Key components: Single region · Primary DB + Redis cache · Synchronous core path · Basic monitoring
Move to next phase when: p99 latency exceeds SLO or DB CPU sustained above 70%
Phase 2: Growth (100K to 10M users)
Split read/write paths, introduce async processing for non-critical work, add caching layers and horizontal scaling.
Key components: Read replicas or CQRS · Message queue for async work · CDN / edge caching · Service-level SLOs
Move to next phase when: Hot keys, fan-out bottlenecks, or ops toil from manual scaling
Phase 3: Scale (10M+ users)
Shard data plane, multi-region active-active or active-passive, formal DR runbooks, cost optimization.
Key components: Database sharding / partitioning · Multi-region replication · Auto-scaling + chaos testing · Dedicated platform/SRE ownership
Move to next phase when: Regional failure domain risk, compliance data residency, or linear cost growth unsustainable
SLOs & Error Budgets
| Metric | Target | Rationale |
|---|---|---|
| Core user-facing availability | 99.95% | Budget for planned maintenance + unplanned failures without user-visible outage. |
| p99 latency (critical path) | Problem-specific — state target early and tie to capacity math | Interview credibility comes from connecting SLO to architecture choices. |
| Error rate (5xx) | < 0.1% | Distinguishes transient blips from systemic failure requiring rollback. |
| Data durability | 99.999999999% (11 nines) for committed writes | Define which operations require fsync/quorum vs async replication. |
Incident Scenarios (2am reality)
| Scenario | How you detect | Mitigation |
|---|---|---|
| Primary database unavailable | Health check failures, connection pool exhaustion alerts, elevated 5xx | Failover to replica / promote standby; enable read-only degraded mode if writes impossible; queue writes if async path exists |
| Traffic spike (10× normal) | RPS anomaly alert, autoscaling lag, latency SLO burn rate | Rate limit non-critical endpoints; scale read path horizontally; pre-warm caches; shed load on expensive operations |
| Bad deploy causing elevated errors | Canary metric regression, error budget burn, deployment correlation | Automated rollback within 5 minutes; feature flag kill switch; maintain N-1 compatibility |
Cost Drivers (Staff lens)
- Egress bandwidth and CDN (often dominates media/data-heavy systems)

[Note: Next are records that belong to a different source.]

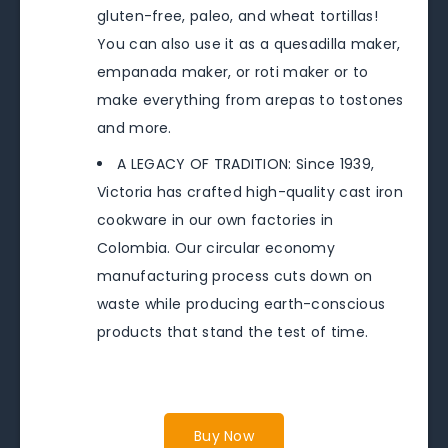
gluten-free, paleo, and wheat tortillas!
You can also use it as a quesadilla maker,
empanada maker, or roti maker or to
make everything from arepas to tostones
and more.
A LEGACY OF TRADITION: Since 1939,
Victoria has crafted high-quality cast iron
cookware in our own factories in
Colombia. Our circular economy
manufacturing process cuts down on
waste while producing earth-conscious
products that stand the test of time.
Buy Now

- Database storage + IOPS at scale (plan compaction, TTL, tiering)
- Compute for async pipelines (right-size workers, spot instances for batch)
- Managed service premiums vs operational headcount trade-off
Multi-Region & DR
Start single-region with cross-AZ redundancy. Add read replicas in secondary region for DR. Move to active-active only when latency SLO or data residency requires it — accept conflict resolution complexity explicitly.